Limitations & Future Work

  • Only two models (Llama3.2-3B and Llama3.1-8B) were evaluated, excluding larger \(70\text{B}+\) scales or proprietary models like GPT-4.
  • Multilingual translation relies on GPT-4o, which may introduce systematic translation bias (especially in low-resource languages).
  • No direct comparison is made with gradient-based methods (e.g., ROME/MEMIT), making it difficult to evaluate the relative competitiveness of ICL-based methods.
  • Portability queries in WikiFactDiff are constructed based on automated knowledge graph reasoning, which may introduce noise.
  • Focusing solely on factual knowledge editing, the study does not cover the editing of reasoning rules or commonsense knowledge.
  • vs ROME/MEMIT: Gradient-based methods modify specific parameters, which is computationally expensive and inapplicable to closed-source models.
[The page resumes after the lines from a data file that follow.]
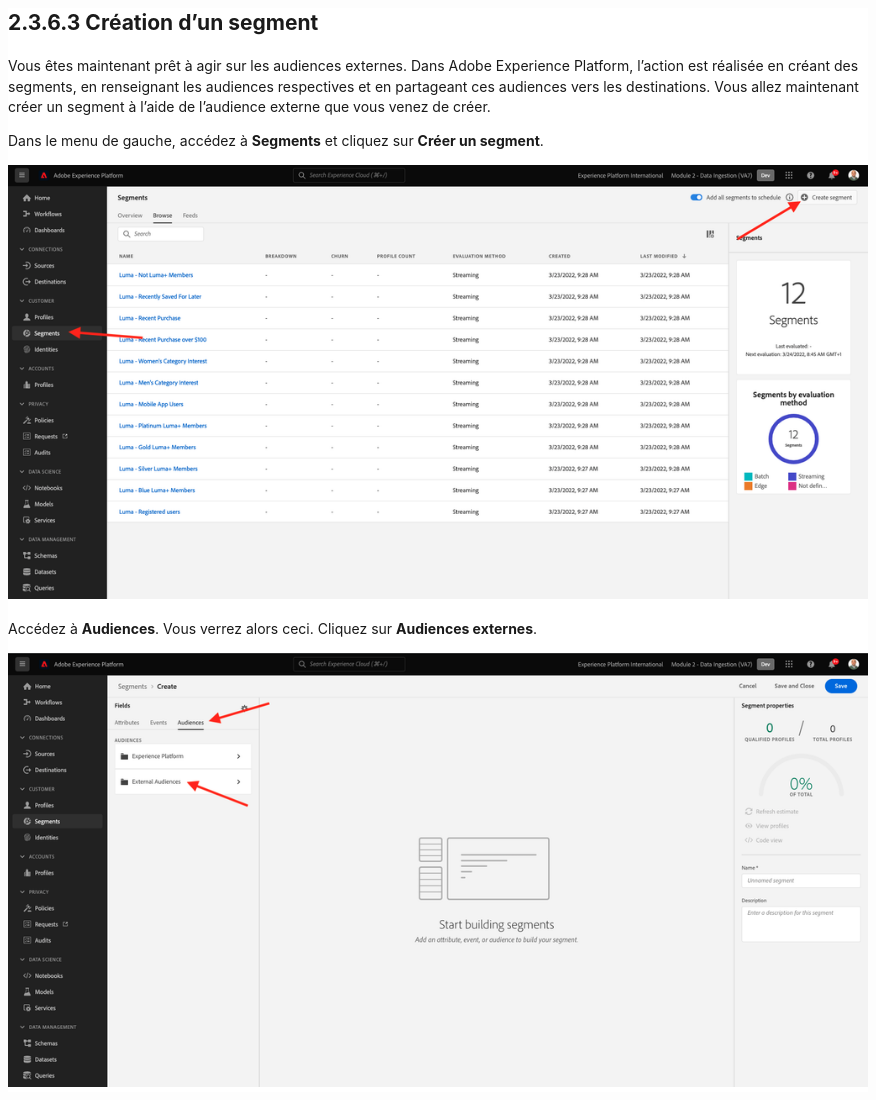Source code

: ## 2.3.6.3 Création d’un segment

Vous êtes maintenant prêt à agir sur les audiences externes.
Dans Adobe Experience Platform, l’action est réalisée en créant des segments, en renseignant les audiences respectives et en partageant ces audiences vers les destinations.
Vous allez maintenant créer un segment à l’aide de l’audience externe que vous venez de créer.

Dans le menu de gauche, accédez à **Segments** et cliquez sur **Créer un segment**.

![ Audiences externes SegBuilder 1](images/extAudSegUI2.png)

Accédez à **Audiences**. Vous verrez alors ceci. Cliquez sur **Audiences externes**.

![ Audiences externes SegBuilder 1](images/extAudSegUI2a.png)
The ICL-based method in this work introduces zero parameter updates but exhibits limited cross-lingual transfer capabilities.
  • vs ReMaKE: ReMaKE leverages retrieval-augmented generation for cross-lingual KE, but only targets batch editing scenarios, whereas this work covers a broader range of editing settings.
  • vs Beniwal et al. (EACL 2024): Prior cross-lingual KE works cover limited languages. This work scales to 53 languages and systematically analyzes the impact of legislative linguistic properties.
  • vs Multilingual ICL Studies: Lai et al. (2023) study the multilingual capabilities of English-centric LLMs, whereas this work focuses on cross-lingual transfer specifically in knowledge-editing scenarios.

Rating

  • Novelty: ⭐⭐⭐⭐ The first multilingual KE benchmark of this scale; the insights on script types are innovative.
  • Experimental Thoroughness: ⭐⭐⭐⭐ 53 languages, 3 datasets, 4 setups, and multi-dimensional analysis of linguistic attributes, though with a limited variety of model architectures.
  • Writing Quality: ⭐⭐⭐⭐ Clearly structured with progressive multi-dimensional analyses and rich diagrams.
  • Value: ⭐⭐⭐⭐ Directly contributes to the cross-lingual NLP and knowledge-editing communities, and the benchmark itself is highly reusable.